We own a noncontrolling equity interest in Late July Snacks LLC (“Late July”), an organic snack food company. This investment is reflected in other noncurrent assets on the Condensed Consolidated Balance Sheets. Equity earnings, which are not material, are included in other income/expense, net on the Condensed Consolidated Statements of Income. We also manufacture and distribute products for Late July. Contract manufacturing revenue from Late July was approximately $1.3 million and $0.8 million during the third quarter of 2013 and 2012, respectively, and $3.1 million and $3.3 million, for the first nine months of 2013 and 2012, respectively. In addition, we purchase products from Late July to sell through our IBO distribution network. Purchases from Late July were $1.5 million and $0.5 million during the third quarter of 2013 and 2012, respectively, and $3.3 million and $1.1 million for the first nine months of 2013 and 2012, respectively.

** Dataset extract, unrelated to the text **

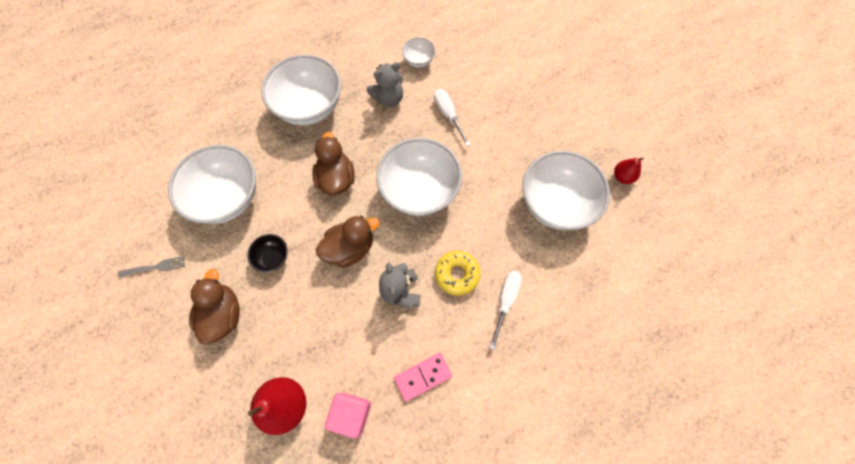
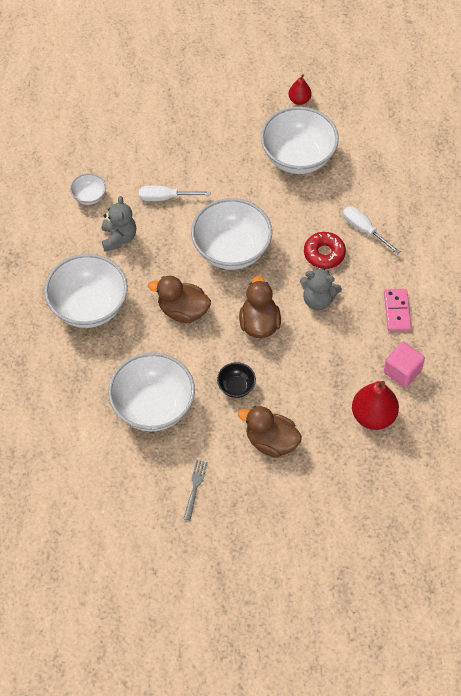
camera: 65 degrees left, 10 degrees down
(457, 274) = (324, 254): yellow donut -> red donut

Accounts receivable due from Late July totaled $0.6 million and $0.5 million at September 28, 2013, and December 29, 2012, respectively.
ARWCO Corporation, MAW Associates, LP and Warehime Enterprises, Inc. are owned or controlled by the Chairman of the Board of Snyder’s-Lance, Inc. or his family members. Among other unrelated business activities, these entities provide financing to IBOs for the purchase of route businesses and trucks. We have entered into loan service agreements with these related parties that allow us to repurchase certain distribution assets in the event an IBO defaults on a loan with the related party. We are required to repurchase the assets 30 days after default at the value as defined in the loan service agreement which approximates fair market value. As of September 28, 2013, there were outstanding loans made to IBOs by the related parties of approximately $32.0 million compared to $37.0 million in loans outstanding as of December 29, 2012. Our Chairman of the Board also serves as an officer and/or director of these entities. Transactions with these related parties are primarily related to the collection and remittance of loan payments on notes receivable held by the related parties. We are reimbursed for certain overhead and administrative services associated with the services provided to these related parties. The receivables from, payables to and administrative fees from these entities are not significant for any period presented.
A Connecticut warehouse used to support our distribution network is leased from a company partially owned by an employee. There were $0.2 million in lease payments made to this company during both the first nine months of 2013 and of 2012.
One of our directors, C. Peter Carlucci, Jr., is a member of Eckert Seamans Cherin & Mellott, LLC (“Eckert”), which serves as one of our outside legal firms. Expenses incurred for services provided by Eckert were $0.2 million and less than $0.1 million for the third quarter of 2013 and 2012, respectively, and $0.6 million and $0.2 million for the first nine months of 2013 and 2012, respectively.